In my few actual studies of Patristic thought, one of the things that has always baffled me is how precisely the cult of the saints and the Virgin developed to the point it is now. Granted, the cult of the martyrs is well documented, but how did it take the form, the "superstitious" form, that it has now that repels Protestants and not a few Catholics?

Well, here's a theory: people began and continued to pray for the intercession of the saints because the PRAYERS WORKED. Otherwise, I just don't see the "development of doctrine" angle on this. In other words, we should look at this particular aspect of doctrine not through the lens of "evolution", but more through the lens of "punctuated equilibrium": at some point, people started doing it because the prayers were efficacious.

We have a rather warped and hypocritical approach to this question since we would like to think that we have a "purer Faith" and are less superstitious than our ancestors. In this way, we think we are more self-less and mature than they were. They were dependent children, and we are self-sufficent adults. Thus, we think that banging on the door late at night for some bread is beneath us, or that if we ask for something the wrong way God will give us a serpent instead of a fish.
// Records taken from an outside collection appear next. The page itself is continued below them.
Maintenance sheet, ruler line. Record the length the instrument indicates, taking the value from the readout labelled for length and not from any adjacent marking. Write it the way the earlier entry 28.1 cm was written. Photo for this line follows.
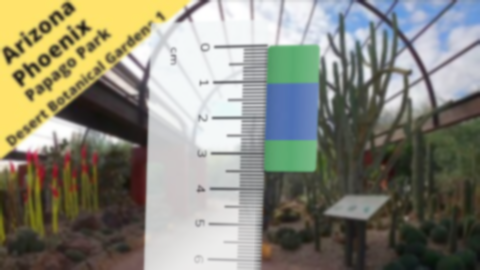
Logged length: 3.5 cm
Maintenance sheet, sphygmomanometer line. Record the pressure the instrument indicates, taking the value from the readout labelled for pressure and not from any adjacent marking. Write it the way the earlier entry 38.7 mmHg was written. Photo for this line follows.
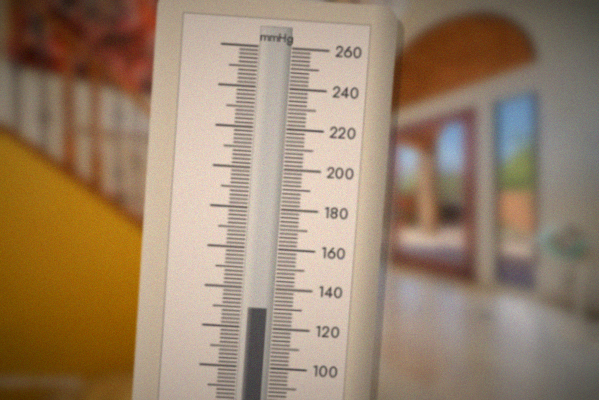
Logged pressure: 130 mmHg
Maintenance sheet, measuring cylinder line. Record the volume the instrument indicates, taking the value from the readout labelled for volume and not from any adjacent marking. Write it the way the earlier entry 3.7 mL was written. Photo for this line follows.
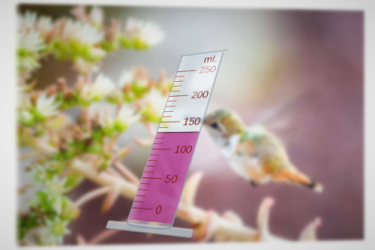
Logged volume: 130 mL
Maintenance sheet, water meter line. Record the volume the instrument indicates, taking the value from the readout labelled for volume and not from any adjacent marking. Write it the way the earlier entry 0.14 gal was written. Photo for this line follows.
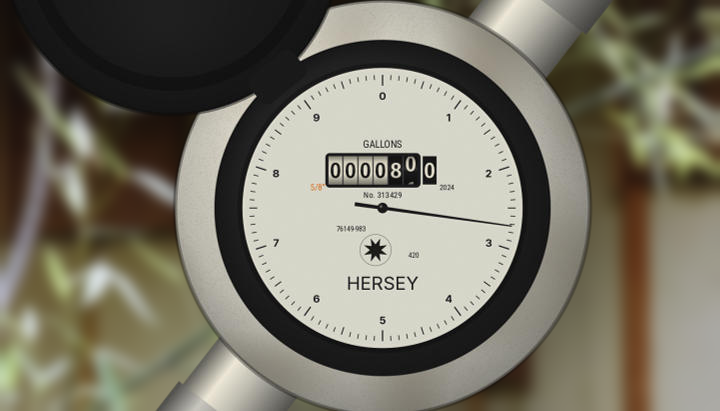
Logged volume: 802.7 gal
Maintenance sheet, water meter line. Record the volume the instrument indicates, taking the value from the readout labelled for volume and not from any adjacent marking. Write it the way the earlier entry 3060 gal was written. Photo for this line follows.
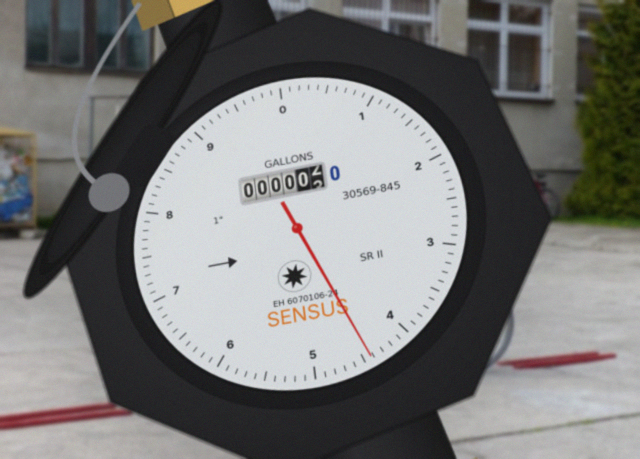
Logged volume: 24.4 gal
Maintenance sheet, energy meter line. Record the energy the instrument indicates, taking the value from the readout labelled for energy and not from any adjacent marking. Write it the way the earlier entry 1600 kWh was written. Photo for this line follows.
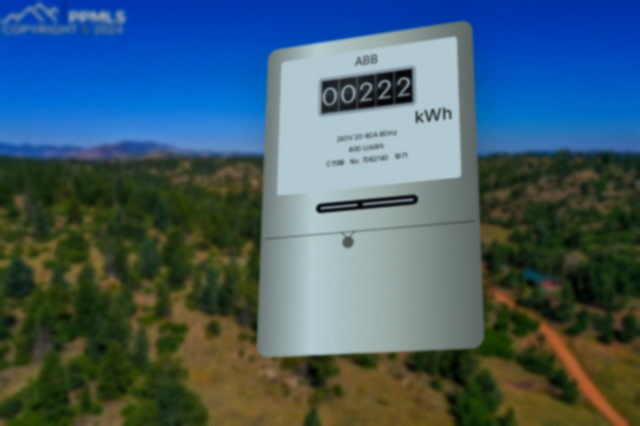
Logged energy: 222 kWh
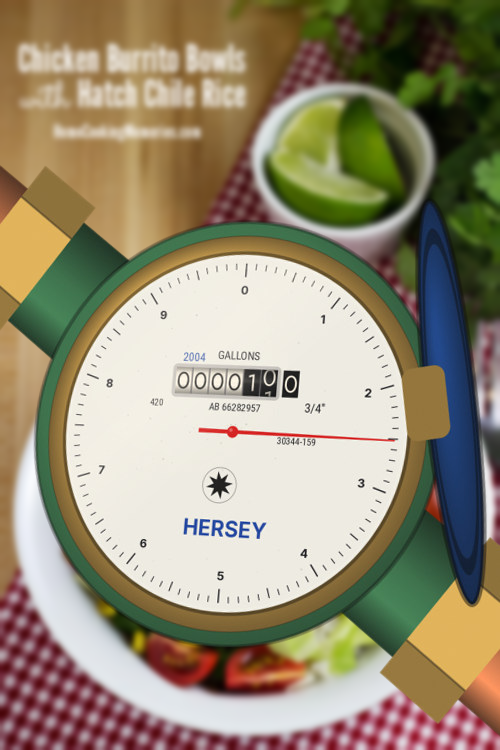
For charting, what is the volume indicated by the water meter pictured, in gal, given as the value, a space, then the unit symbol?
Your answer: 102.5 gal
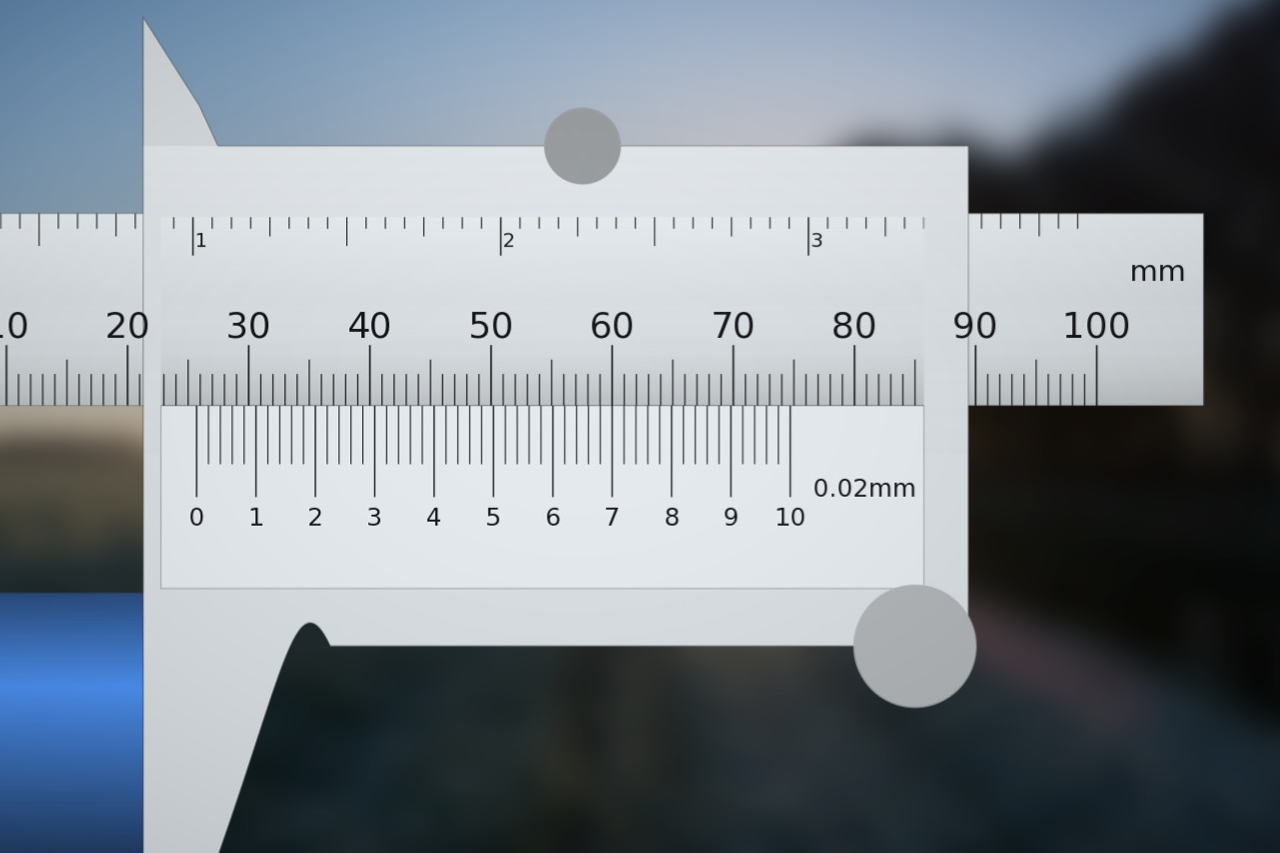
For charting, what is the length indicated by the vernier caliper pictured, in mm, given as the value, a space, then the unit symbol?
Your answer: 25.7 mm
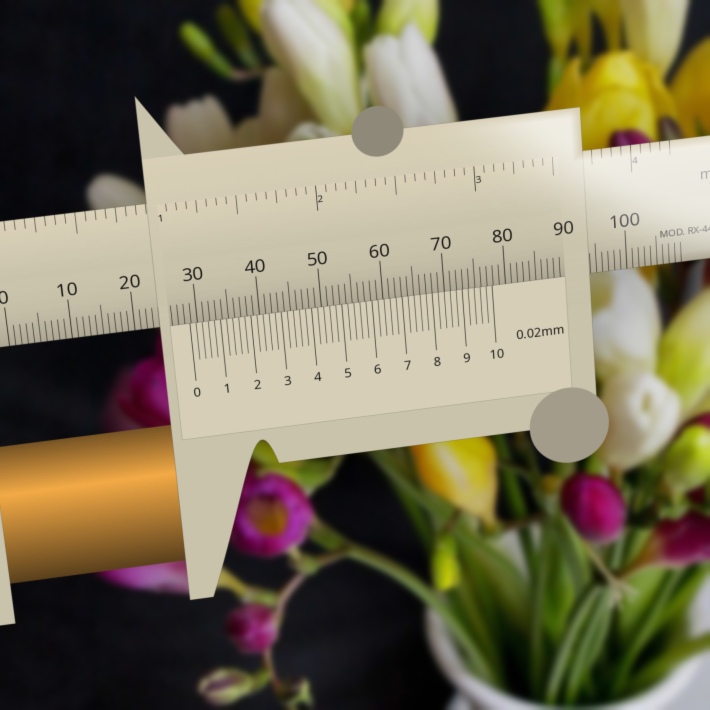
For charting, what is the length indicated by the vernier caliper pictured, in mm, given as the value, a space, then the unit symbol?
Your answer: 28.8 mm
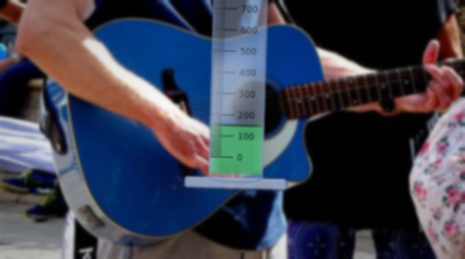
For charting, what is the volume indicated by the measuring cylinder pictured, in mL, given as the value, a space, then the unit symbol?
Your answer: 150 mL
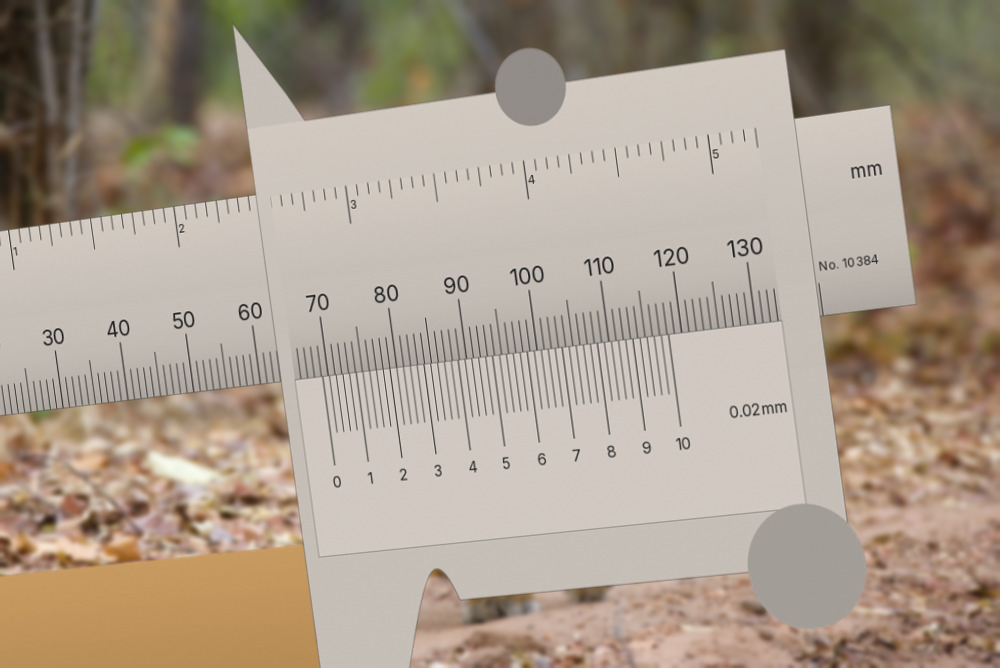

Only people who have full stomachs and the latest PC's have the luxury of such "dignity". Maybe God deemed it more efficacious in prayer for people to pray to God through the saints, that's why people started doing it.

Again, I am not for the whole "name it, claim it" approach. But if Christianity has been viable, it has been because Christianity has worked. As a person recently told me, God answers all prayers in time, maybe not the way we think He should, but He does. On the one hand, we must take into account that the reason there are not more miracles is because of a lack of Faith. That has been the case since Gospel times. On the other hand, our entire religion is not based on a particular set of arguments, but rather on the greatest "magic trick" anyone has ever performed: raising yourself from the dead and thus conquering death.

It is in that sense that I can say, somewhat tongue in cheek, that early Christianity was "shamanistic".

 
At 3:43 PM, Anonymous Anonymous said...

I am confused

 
At 4:34 PM, Anonymous Jack said...

Doesn't this feed into all the Protestant polemics against Catholicism that indeed Catholicism is paganism and that the cult of saints and Mary is Medittereanean and Near Eastern mystical initiation religion and not true Bible Christianity?

 
At 4:55 PM, Blogger Arturo Vasquez said...

Is Christianity "Biblical" per se?

I think that is the most important question. Not whether Catholicism "contradicts" the Bible (it doesn't), but whether we conceive of Christianity as a "religion of the Book". I would contend that it is on one level, but it is not on a more important level. Christianity is a religion of a face. It is the religion of the person of Jesus Christ, in His Head and His members.

 
At 5:47 PM, Anonymous jacobus said...

It is posts like these that make me keep coming back to this blog. Who else could provide a succinct commentary on an SSPX seminary, Argentinian Pizza, and obscure (to gringos at least) philologists/sedevacantists.

Anyway, whatever Disandro's less than kosher views, he certainly provides a needed antidote to this so common idea that religion is math: that there are formal rules and the the solutions just need to be worked out and as long as the logic follows, it's true (what the Young Fogey has called 'head religion'.

 
At 9:40 PM, Anonymous Anonymous said...

The Torah is the Word.

In Islam the Quran pre-existed and is the word.

In Christianity JESUS is the WORD and not or not just the Gospels.
Jesus is the Good News and not or not just the Gospels which describe the good news.
Protestants are into bibliolotary.

I am not sure what the Hindu Vedas teach--Arturo can you help us?

So Arturo is correct and not gnostic or a shaman (at least not in his day job) or against Jews or the Bible BUT essentially correct that JESUS is a PERSON and that is where our faith is
and our religion is experiantial and certainly borrowed (not in a bad way) from mystical religions and Greek esoteric thought

bet

 
At 8:49 PM, Anonymous Carlos said...

If you would like to become a Shaman I know some Yaqui Indians in Mexico who could train you.
Your totem is the turtle.
Castaneda proved you can be a Shaman and a Catholic.